Da questa rivelazione prende forma il cuore della serie. Salvador non si limita a raccontare il pericolo dell’estremismo, ma indaga ciò che lo rende possibile. Quali vuoti interiori spingono una persona verso la violenza? Quali fragilità rendono seducente un’ideologia che promette appartenenza, identità e risposte semplici a problemi complessi? La serie suggerisce che la radicalizzazione non nasce dal nulla, ma si alimenta di solitudine, frustrazione, mancanza di riconoscimento e incapacità di gestire il fallimento.
Il racconto si muove su più livelli, mostrando come il fenomeno degli Incel, i cosiddetti “celibi involontari”, e il neonazismo condividano una matrice comune: la ricerca di un colpevole esterno a cui attribuire il proprio disagio. Donne, minoranze, istituzioni diventano bersagli di un odio che cresce silenziosamente e che può attecchire anche nelle vite più insospettabili. Salvador mette in scena questa dinamica in modo crudo e diretto, senza giustificare ma nemmeno banalizzare.

Famiglia, responsabilità e una violenza che ci riguarda tutti
Uno degli aspetti più potenti della serie è la sua capacità di raccontare la violenza da più punti di vista. Salvador è un prodotto narrativo onesto, feroce e privo di moralismi. Non condanna a priori, ma espone i fatti, lasciando allo spettatore la responsabilità del giudizio. Questo approccio multiprospettico rende il racconto tridimensionale e profondamente disturbante, perché costringe a riconoscere quanto certi meccanismi siano radicati nella società e non confinati ai margini.
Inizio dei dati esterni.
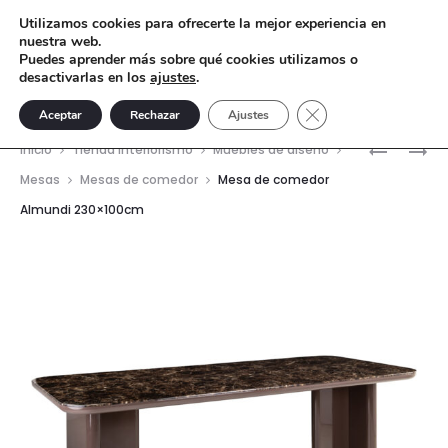
Utilizamos cookies para ofrecerte la mejor experiencia en
nuestra web.
Puedes aprender más sobre qué cookies utilizamos o
desactivarlas en los
ajustes
.
Cerrar el banner de 
Aceptar
Rechazar
Ajustes
Nave
MESA
MESA
Inicio
Tienda interiorismo
Muebles de diseño
DE
DE
del
Mesas
Mesas de comedor
Mesa de comedor
COMEDO
COMEDO
Almundi 230×100cm
prod
WINDSOR
MAXFIELD
230
300×120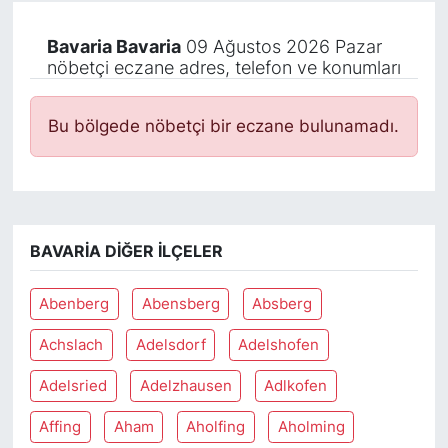
Bavaria Bavaria
09 Ağustos 2026 Pazar
nöbetçi eczane adres, telefon ve konumları
Bu bölgede nöbetçi bir eczane bulunamadı.
BAVARIA DIĞER İLÇELER
Abenberg
Abensberg
Absberg
Achslach
Adelsdorf
Adelshofen
Adelsried
Adelzhausen
Adlkofen
Affing
Aham
Aholfing
Aholming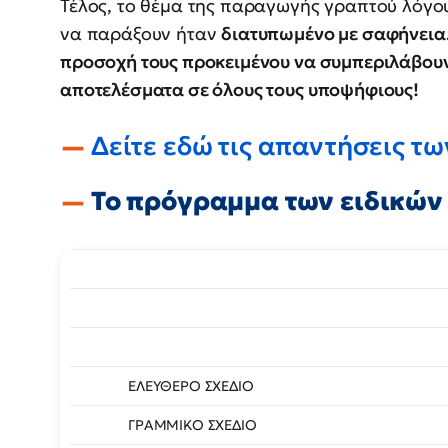
Τέλος, το θέμα της παραγωγής γραπτού λόγο
να παράξουν ήταν
διατυπωμένο με σαφήνεια
προσοχή τους προκειμένου να συμπεριλάβου
αποτελέσματα σε όλους τους υποψήφιους!
Δείτε εδώ τις απαντήσεις τ
Το πρόγραμμα των ειδικών
ΕΛΕΥΘΕΡΟ ΣΧΕΔΙΟ
ΓΡΑΜΜΙΚΟ ΣΧΕΔΙΟ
Accanto al tema dell’estremismo, la serie affronta con grande lucidità anche la genitorialità. Salvador racconta genitori imperfetti, fragili, contraddittori, lontani dall’idea rassicurante di adulti sempre consapevoli e capaci. Mostra quanto sia difficile essere padri e madri oggi, in un mondo che cambia rapidamente e che spesso lascia gli adulti disarmati di fronte alle trasformazioni dei figli. Allo stesso tempo, non idealizza i giovani, descrivendoli anche come egoisti, ingrati e incapaci di vedere i genitori come esseri umani fallibili.
Questo equilibrio rende la serie particolarmente efficace. La famiglia diventa il luogo in cui si concentrano tutte le tensioni del presente: amore e incomprensione, protezione e distanza, responsabilità e colpa. Salvador non offre soluzioni, ma fornisce allo spettatore strumenti per comprendere, riconoscere e affrontare dinamiche che possono emergere nella vita reale, senza edulcorarle.
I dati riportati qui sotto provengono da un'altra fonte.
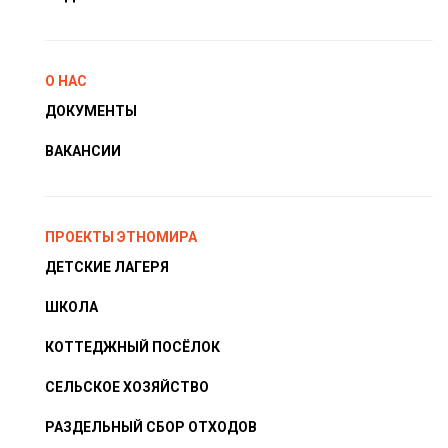
О НАС
ДОКУМЕНТЫ
ВАКАНСИИ
ПРОЕКТЫ ЭТНОМИРА
ДЕТСКИЕ ЛАГЕРЯ
ШКОЛА
КОТТЕДЖНЫЙ ПОСЁЛОК
СЕЛЬСКОЕ ХОЗЯЙСТВО
РАЗДЕЛЬНЫЙ СБОР ОТХОДОВ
Violenta, disturbante e a tratti difficile da sostenere, Salvador è una serie che sceglie consapevolmente di non piacere a tutti. Ma è proprio in questa scelta radicale che risiede la sua forza. Racconta un presente oscuro ma reale, dimostrando quanto sia facile scivolare nella violenza quando una mancanza incontra una scintilla. Ed è spesso questo tipo di storie, quelle che fanno inorridire e arrabbiare, a restare più a lungo nella memoria e a costringerci a guardare il mondo con occhi leggermente diversi.